Interview with Kali Wallace, Author of Shallow Graves
10 Mar 2016
Shallow Graves is about a teenage girl named Breezy who is murdered one night after an ordinary high school party. She wakes up one year later to find that she has come back as some kind of undead creature of the night with the ability to sense murderers and an entire world and magic and monsters and mysteries to explore. She travels across the country and meets many interesting new people, some good and some bad, some who want to help and some who want to hurt, all the while trying to figure out what’s happened to her and what kind of place she has in this new world she doesn’t understand.
What are you currently craving?
Oranges. I would really like to have an orange right now.
Say you’re the host of a literary talk show. Who would be your first guest? What would you want to ask?
Ooooh this is a tough one. I love to talk about writing with other writers. I think I would have to pick Ursula K. Le Guin, although there is a danger that I wouldn’t even be able to ask a question. I would just sort of vaguely splutter, “Books. Science fiction. Fantasy. Stuff. Writing. You know?” And she, I hope, would be gracious enough to interpret my intention and find something to say on those topics. I am certain it would be interesting and wise and well worth talking about for a little while!
If you could invent anything, what would it be?

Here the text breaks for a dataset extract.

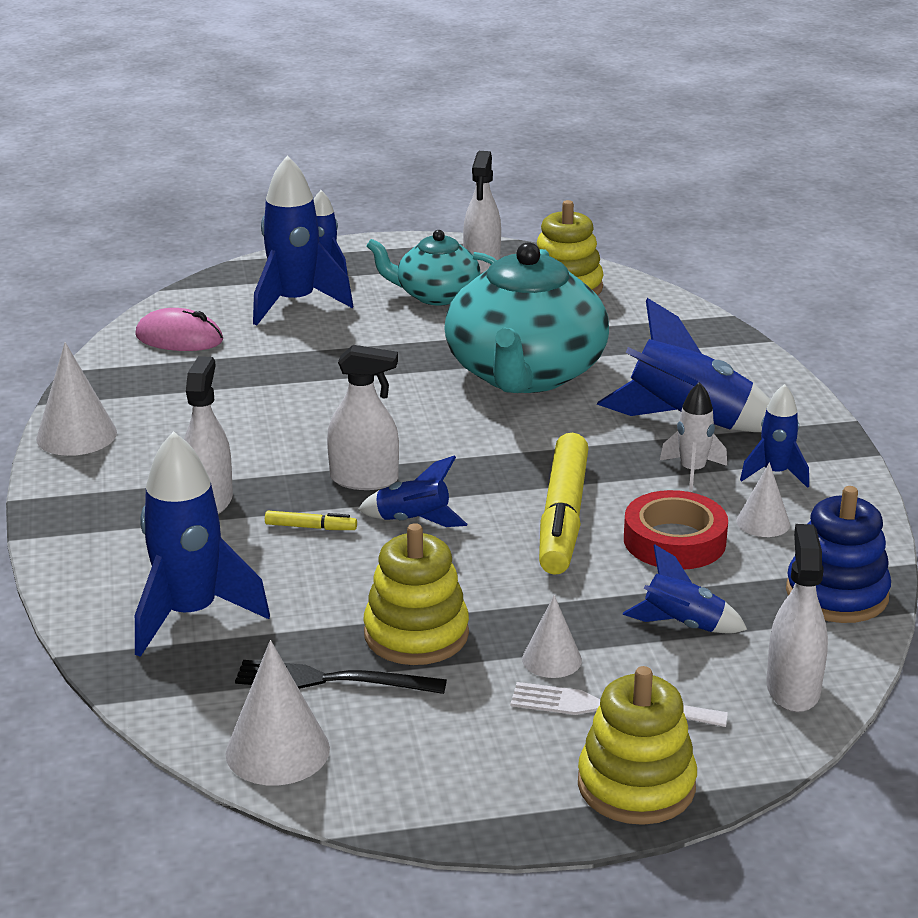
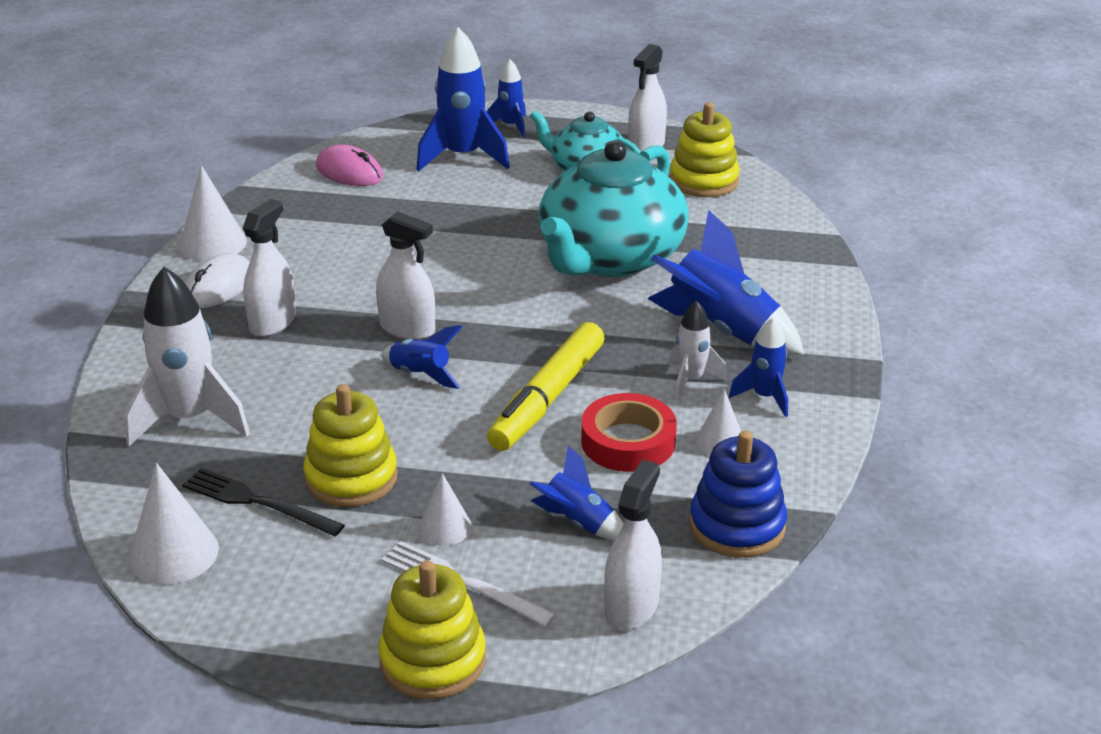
camera: 20 degrees right, 5 degrees up
(118, 477) = (219, 287): none -> white mouse
(190, 615) = (190, 419): blue rocket -> white rocket
(310, 527) = (335, 362): yellow marker -> none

A spaceship that makes space travel across vast distances, to fascinating corners of the galaxy, safe, easy, and readily available to young adult authors.
What will your next adventure be?
I’m going to get to work on that spaceship just as soon as I’m done writing books.
What books are currently on your night stand?
I have a lot of books on my night stand, because my night stand is basically an extension of my bookshelves: The Whale by Philip Hoare, The Dead House by Dawn Kurtagich, The Bishop’s Wife by Mette Ivie Harrison (which I’ve already read; it’s just waiting to go back to the library), I Know This Much Is True by Wally Lamb, A Brief History of Seven Killings by Marlon James, The Lowland by Jhumpa Lahiri, and The Sacred Lies of Minnow Bly by Stephanie Oakes.
What’s your favorite quote or scene from Shallow Graves?
My very favorite scene comes near the end, so I don’t want to spoil it, but it’s a section where my main character–who is, if you’ll recall, very much undead–reflects upon what her life would have been like if it had gone on as planned. It’s hard to explain why this section is so beloved to me, but it’s my favorite, and I hope other people find it as powerful as I mean it to be.
Do you have a motto, quote or philosophy you live by?
I don’t, really, but do try to live day to day remembering that unless I ever find myself in possession of nuclear launch codes and/or vials of a zombie pandemic virus, the mistakes I makes aren’t going to bring about the end of the world, and in that context a mistake is just a mistake, and there’s nothing to do but learn and try to do better and go forward.